Drowned rabbit

Rabbits have never been something to make the mouth water, but they are cheap, readily available, and have a firm place in Australian folklore. For all those reasons, rabbit is something you should have at the table several times a year. There’s another reason jfor that: the longer you cook rabbit, the better you cook it. Don’t ask me why; perhaps it’s the subtle flavour which needs a bit of added personality. Perhaps it’s like all slow cooked dishes. The more you cook this way, the more you get to know about happy partners, about timing, about ideal presentation.

Don’t be put off by the wildness of the rabbit. Despite the fact they hop about in the wild, they have none of that tongue-biting gamey taste, and they are the dickens to cook to tenderness. Even the loin is prone to dryness, no matter how gently you cook it. It has nothing at all in common with its much larger partner in the wild, the rich red hare.

You can try all sorts of marinades for the loin, you can wrap it

in bacon fat, baste it, but it always seems to be on the edge of dryness. Never the melting tenderness of the loin of lamb or veal. These hoppers just don’t have enough fat running through them, which, ironically, is a good reason for getting to know them better.

Usually I am into letting flavours speak for themselves, but with rabbit those flavours are so subtle you wouldn’t hear them. But this makes them ideal candidates for slow cooking, and that’s pretty much always been the way. I have vague memories of rabbit in milk, rabbit in a simple stock laced with carrots and potatoes. More recently, I have enjoyed rabbit cooked slowly, then shredded with bacon and served with tomatoes, olives and herbs.
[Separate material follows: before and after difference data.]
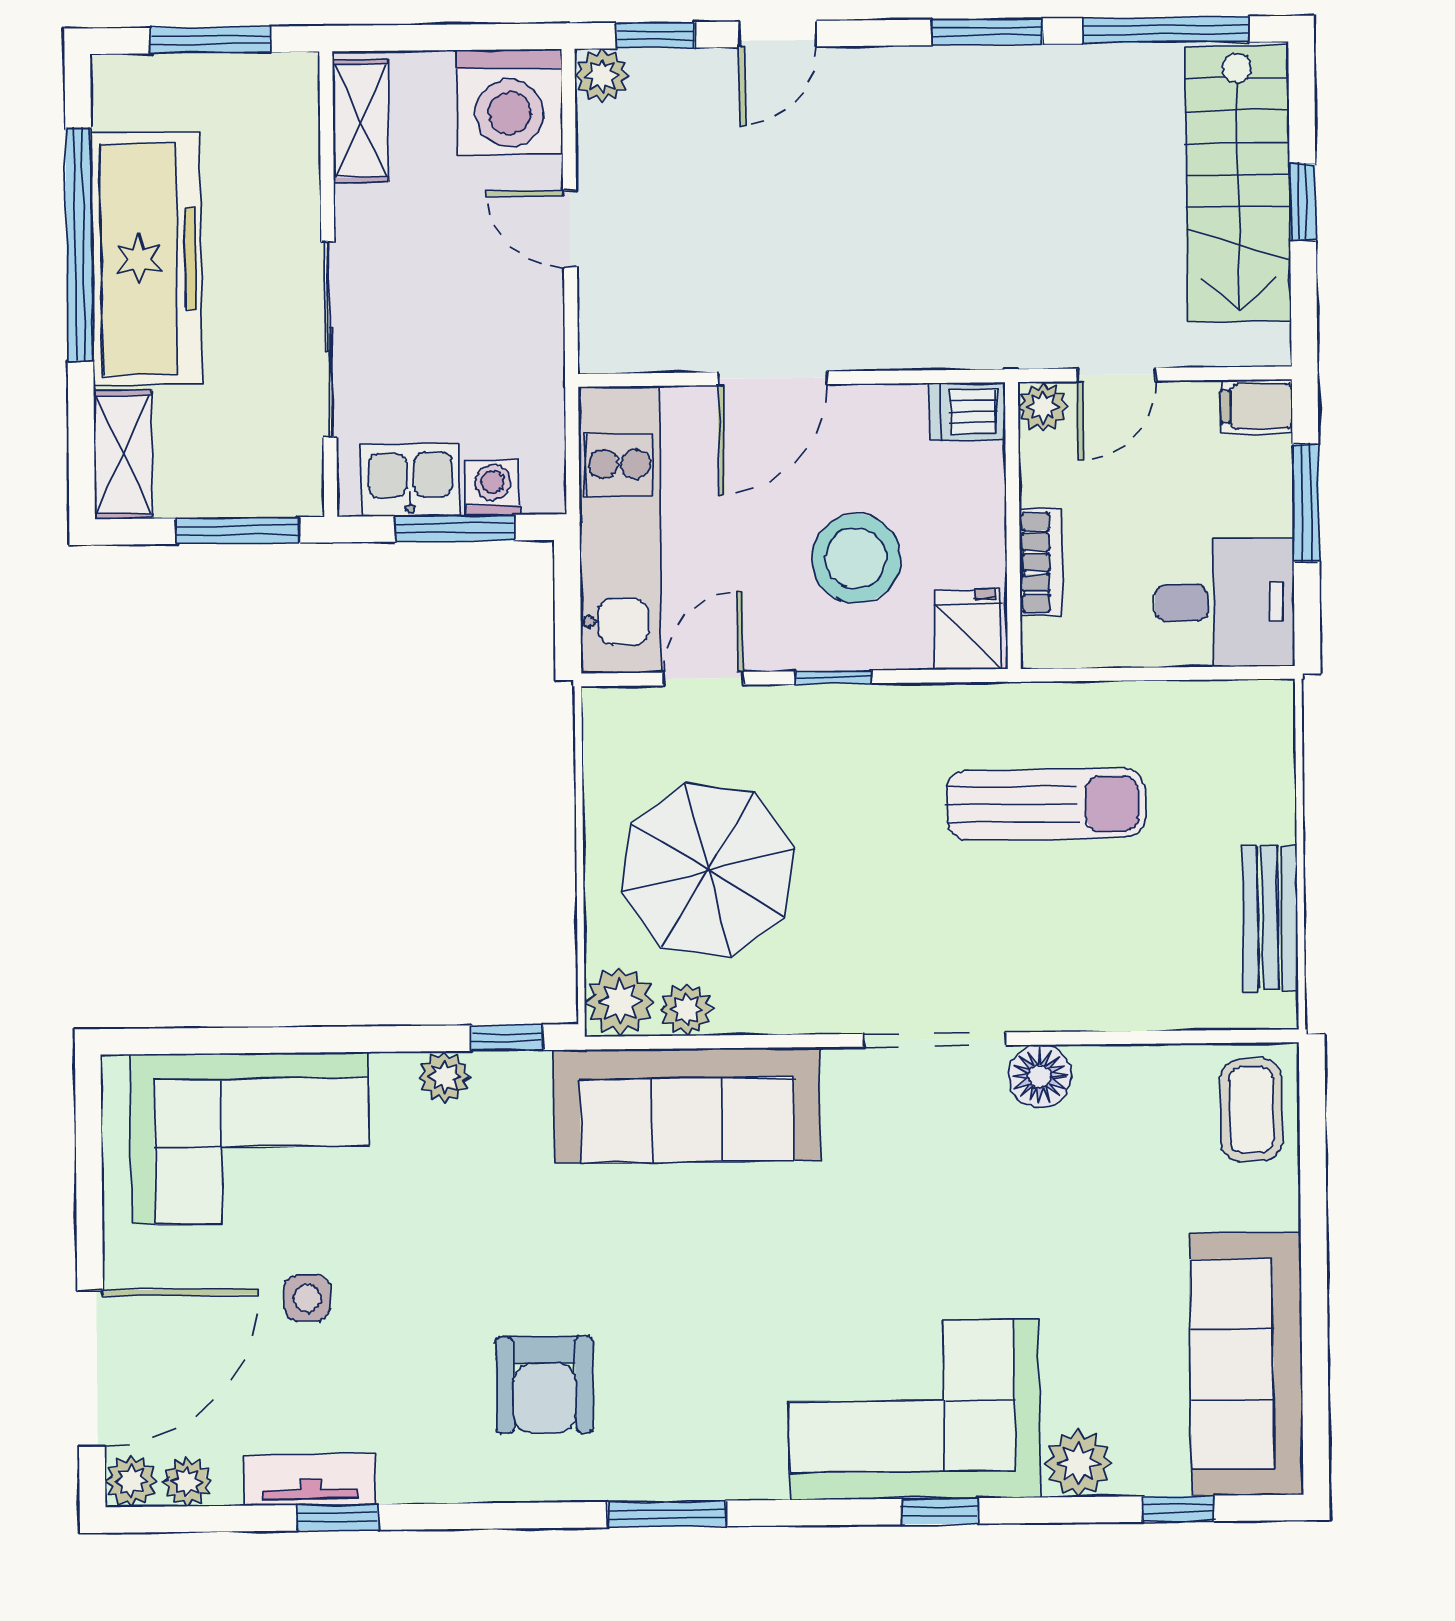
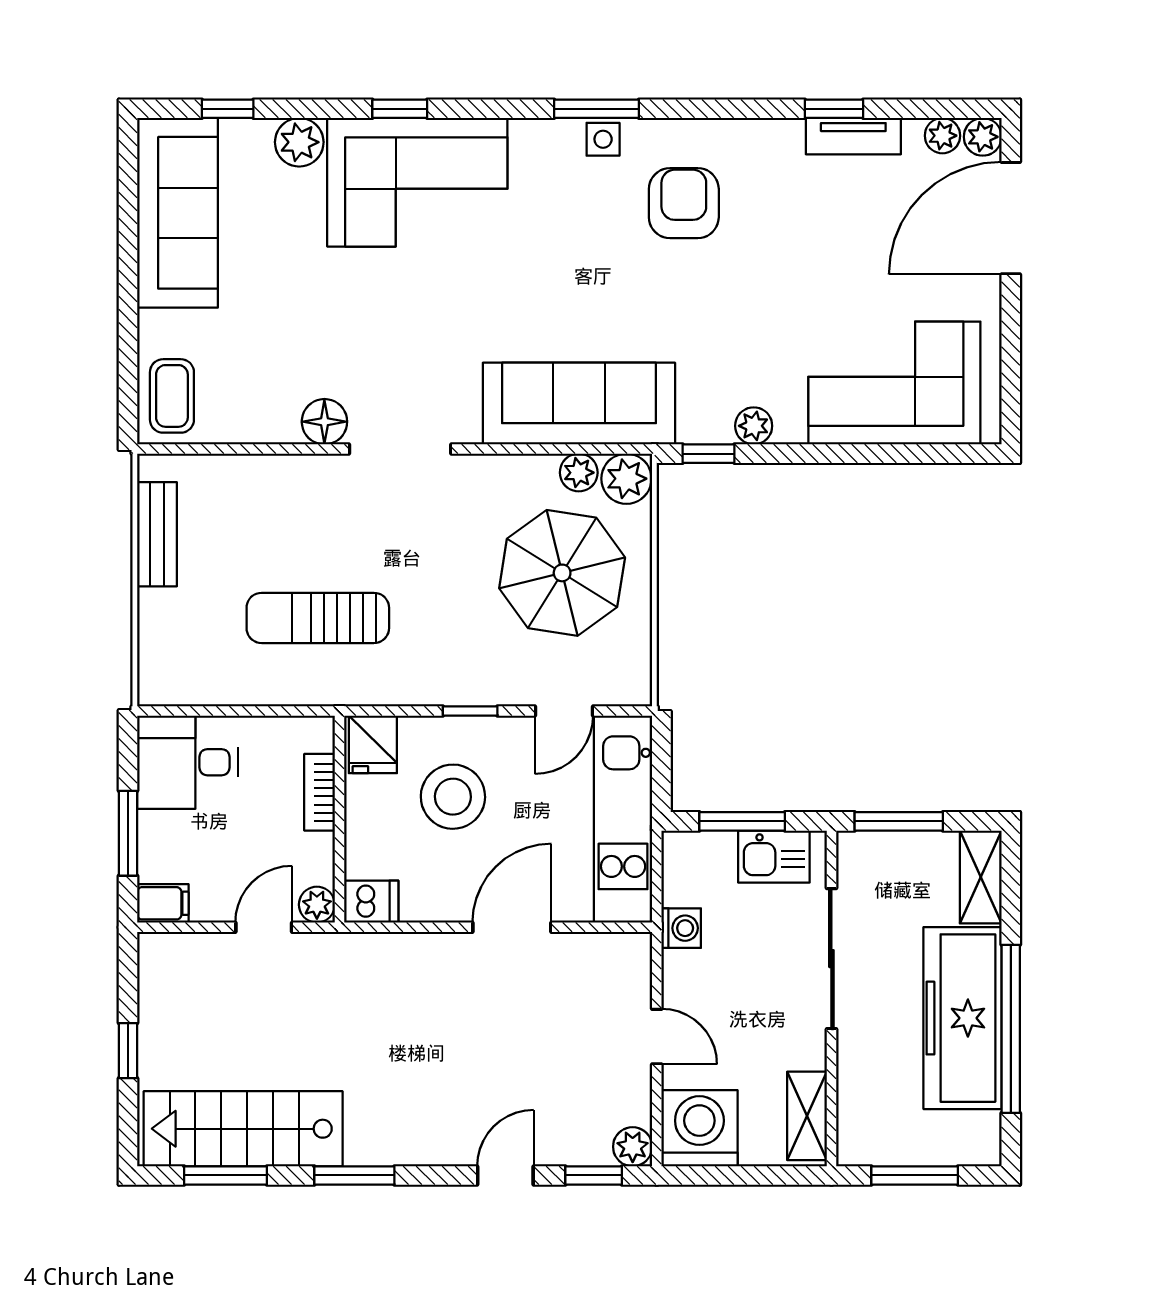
window: (1166, 30) -> (226, 1175), width x0.69
stairs: (1238, 184) -> (243, 1129), moved, turned -90
washing machine: (492, 488) -> (681, 928), moved, turned -90
side table: (307, 1298) -> (603, 139), moved

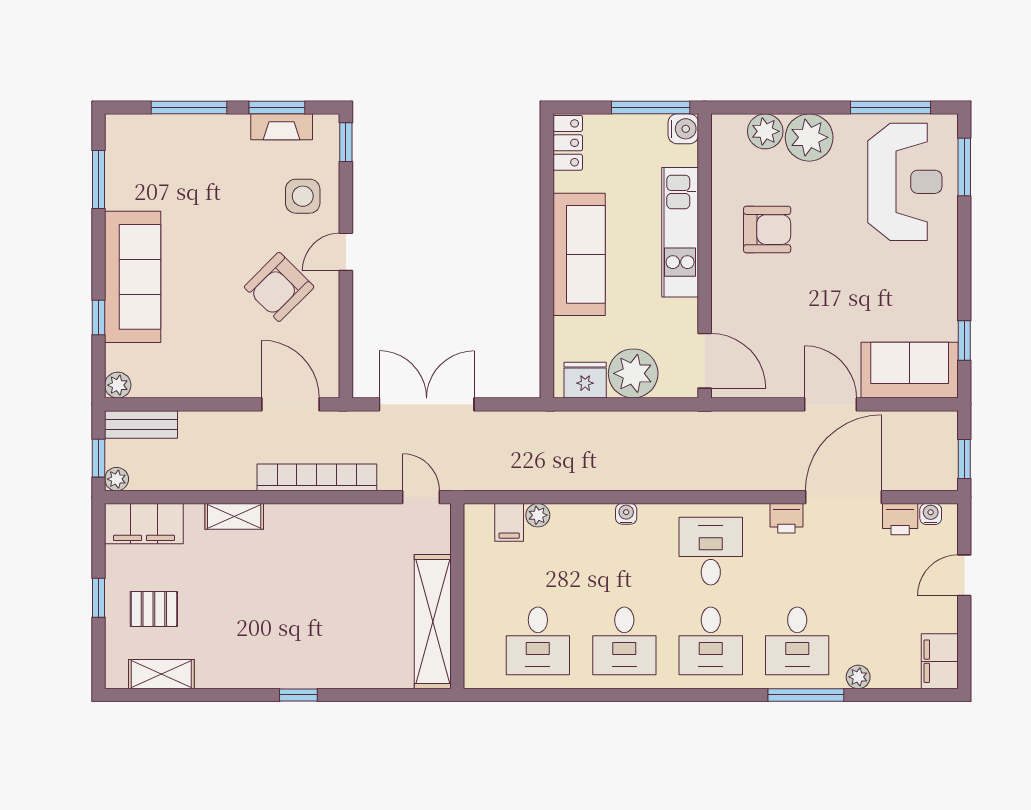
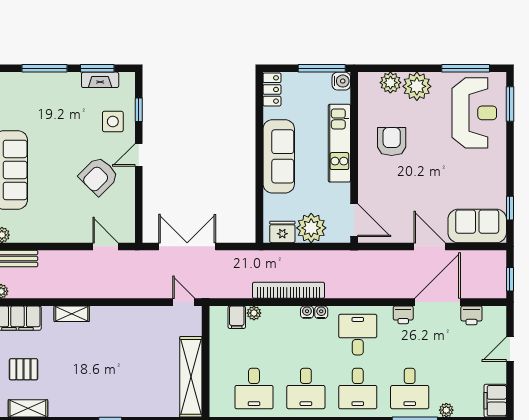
window: (346, 142) -> (139, 110), moved
armchair: (767, 230) -> (392, 142), turned -90
door: (290, 404) -> (105, 246), width x0.73
bookcase: (317, 477) -> (288, 290), moved
water cooler: (931, 514) -> (321, 312), moved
2 rabbits, the lungs, kidneys and liver removed — Chop the rabbit into 5 segments: 2 front legs, saddle, 2 back legs. If you’re into the richness of offal, you can make a tiny entree with noodles or rice. Pan-fry the kidneys and liver briefly with a little garlic and toss with buttered noodles/rice and fresh herbs.

20 Roma tomatoes, skinned; or

500g tin of tomatoes, no added sugar, no added salt — Whichever you use, put them through the whizzer.

2 large carrots, sliced

2 large parsnips, sliced

2 hot chillies, sliced finely

2 cloves garlic, peeled, sliced finely

salt

fresh herbs: rosemary, thyme, or basil

black pepper

1 eggplant, sliced into circles

juice of 1 lemon

1

THE DAY BEFORE
Brown the rabbit pieces all over in a little oil, removing each from the pan as you go, to ensure consistent browning all over.

2

Return all the rabbit pieces to a heavy-based pot and cover with the tomatoes, carrots, parsnips, chillies and garlic. The rabbit must be covered. If not, add a little water. Season with a couple of teaspoons of salt.

3

Bring to the boil, then reduce the heat, and cook gently on a low heat for about 20 minutes, keeping your eye on the pot to make sure the rabbit is covered, and there is no chance of burning on the bottom. Pre-heat the oven to 200°C.

4

Put the pot in the oven, and cook for another hour, removing the saddle after 45 minutes. The stock should have thickened and the rabbit should come easily from the bone. Add the herbs. The dish is best prepared several hours in advance and allowed to cool, so the flavours can be drawn out and come together.

5

ON THE DAY
Re-heat the rabbit gently in its sauce.

6

Put the eggplant slices, separated, on a flat, round plate. Cover with wrap and cook in the microwave for about 3 minutes until tender. Sprinkle with lemon juice and a touch of salt.

7

Place several eggplant slices on each plate, pour some tomato sauce and sprinkle some pepper over the slices. Serve the rabbit on top, surrounded by the vegetables from the pot.

8

If there are any leftovers, remove the meat from the bones, taking care of any tiny bones. Mix through the sauce and heat through gently. Serve with pasta, olives and herbs.

WINE: I remember last Christmas having a bunny that Jacques Reymond cooked and a glass of Mildara 1988 Coonawarra Cabernet Sauvignon. I can still remember the flavour of both. A good ‘juicy’ year from Coonawarra, like 1988 or 1986, is the go here.